Mas ao falsificar os resultados de forma tão descarada no ano ado, Maduro foi além. Os protestos se seguiram, mas foram rapidamente esmagados pelas forças de segurança. Desde então, centenas de pessoas foram presas, incluindo manifestantes, mesários, jornalistas e ativistas.
María Corina acusou Maduro e sua ditadura de atacar a população porque temem perder o poder e disse que a única ferramenta que lhes resta para manter o controle é a violência.
Há mais de 900 presos políticos sob custódia da ditadura, de acordo com um grupo de vigilância, o Foro Penal, incluindo dezenas que foram detidos na sexta-feira.
A decisão de votar ou não dividiu até mesmo as famílias.

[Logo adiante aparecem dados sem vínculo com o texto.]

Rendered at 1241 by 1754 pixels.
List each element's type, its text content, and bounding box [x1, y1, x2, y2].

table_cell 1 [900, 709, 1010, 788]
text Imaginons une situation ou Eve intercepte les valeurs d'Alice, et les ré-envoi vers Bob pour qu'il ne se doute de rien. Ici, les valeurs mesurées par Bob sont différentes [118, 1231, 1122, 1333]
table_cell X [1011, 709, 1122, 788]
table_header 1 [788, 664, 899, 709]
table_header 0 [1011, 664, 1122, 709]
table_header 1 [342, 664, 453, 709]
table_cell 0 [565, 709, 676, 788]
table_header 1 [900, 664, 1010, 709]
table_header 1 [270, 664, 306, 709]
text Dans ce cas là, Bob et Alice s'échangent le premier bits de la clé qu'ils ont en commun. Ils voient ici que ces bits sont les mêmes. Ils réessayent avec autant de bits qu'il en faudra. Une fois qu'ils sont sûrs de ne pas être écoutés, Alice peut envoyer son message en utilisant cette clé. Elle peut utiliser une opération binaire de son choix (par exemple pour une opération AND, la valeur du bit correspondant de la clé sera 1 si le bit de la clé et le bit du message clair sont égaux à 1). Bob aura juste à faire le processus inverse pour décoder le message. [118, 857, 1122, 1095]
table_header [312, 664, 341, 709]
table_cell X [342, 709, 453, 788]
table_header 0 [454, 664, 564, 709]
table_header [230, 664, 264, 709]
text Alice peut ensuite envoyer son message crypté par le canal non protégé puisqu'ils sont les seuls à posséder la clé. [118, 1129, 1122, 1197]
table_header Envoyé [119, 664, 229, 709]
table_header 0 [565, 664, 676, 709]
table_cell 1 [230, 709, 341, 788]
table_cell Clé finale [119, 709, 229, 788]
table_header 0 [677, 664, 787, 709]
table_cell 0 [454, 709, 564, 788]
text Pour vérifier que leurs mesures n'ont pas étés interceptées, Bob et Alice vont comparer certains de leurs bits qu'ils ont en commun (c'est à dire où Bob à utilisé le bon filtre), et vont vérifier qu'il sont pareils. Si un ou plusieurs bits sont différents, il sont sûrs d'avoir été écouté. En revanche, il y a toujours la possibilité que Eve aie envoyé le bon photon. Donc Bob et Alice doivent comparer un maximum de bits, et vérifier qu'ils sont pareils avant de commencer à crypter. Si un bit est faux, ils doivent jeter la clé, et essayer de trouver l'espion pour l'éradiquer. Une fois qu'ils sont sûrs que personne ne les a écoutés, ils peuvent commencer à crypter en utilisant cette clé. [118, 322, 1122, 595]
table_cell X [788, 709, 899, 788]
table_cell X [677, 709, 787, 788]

Em Zulia, Juan Bautista Casanova, 60 anos, professor universitário, chegou ao seu local de votação sem sua esposa, que havia declarado que se absteria. (Ele também estava sem suas três filhas, explicou - elas haviam migrado).

“Minha esposa diz que eles vão trapacear de qualquer maneira, que Maduro quer declarar uma ditadura agora”, disse Bautista. “Eu disse a ela para votar, porque se isso acontecer, pode ser a última vez que teremos o direito de votar na Venezuela”.
Em Caracas, no domingo, tanques de guerra se alinharam nas entradas dos bairros mais pobres que haviam sido palco de protestos no ano anterior. Alguns dos veículos traziam uma mensagem: “Dúvida é traição”.
Na televisão estatal, durante todo o dia, os apresentadores de notícias e as autoridades falaram sobre o alto comparecimento às urnas e sobre um processo pacífico e eficiente. A hashtag #elpueblodecide2025 (“o povo decide 2025”) apareceu nas telas.
A ditadura chavista liderada por Maduro está no poder há um quarto de século; essa foi sua 32ª eleição. “A Venezuela é o país com as eleições mais livres, soberanas e democráticas dos últimos 100 anos da humanidade”, afirmou Maduro aos repórteres no domingo, antes do anúncio dos resultados. A votação foi tranquila, disse ele, realizada sem “um único golpe”.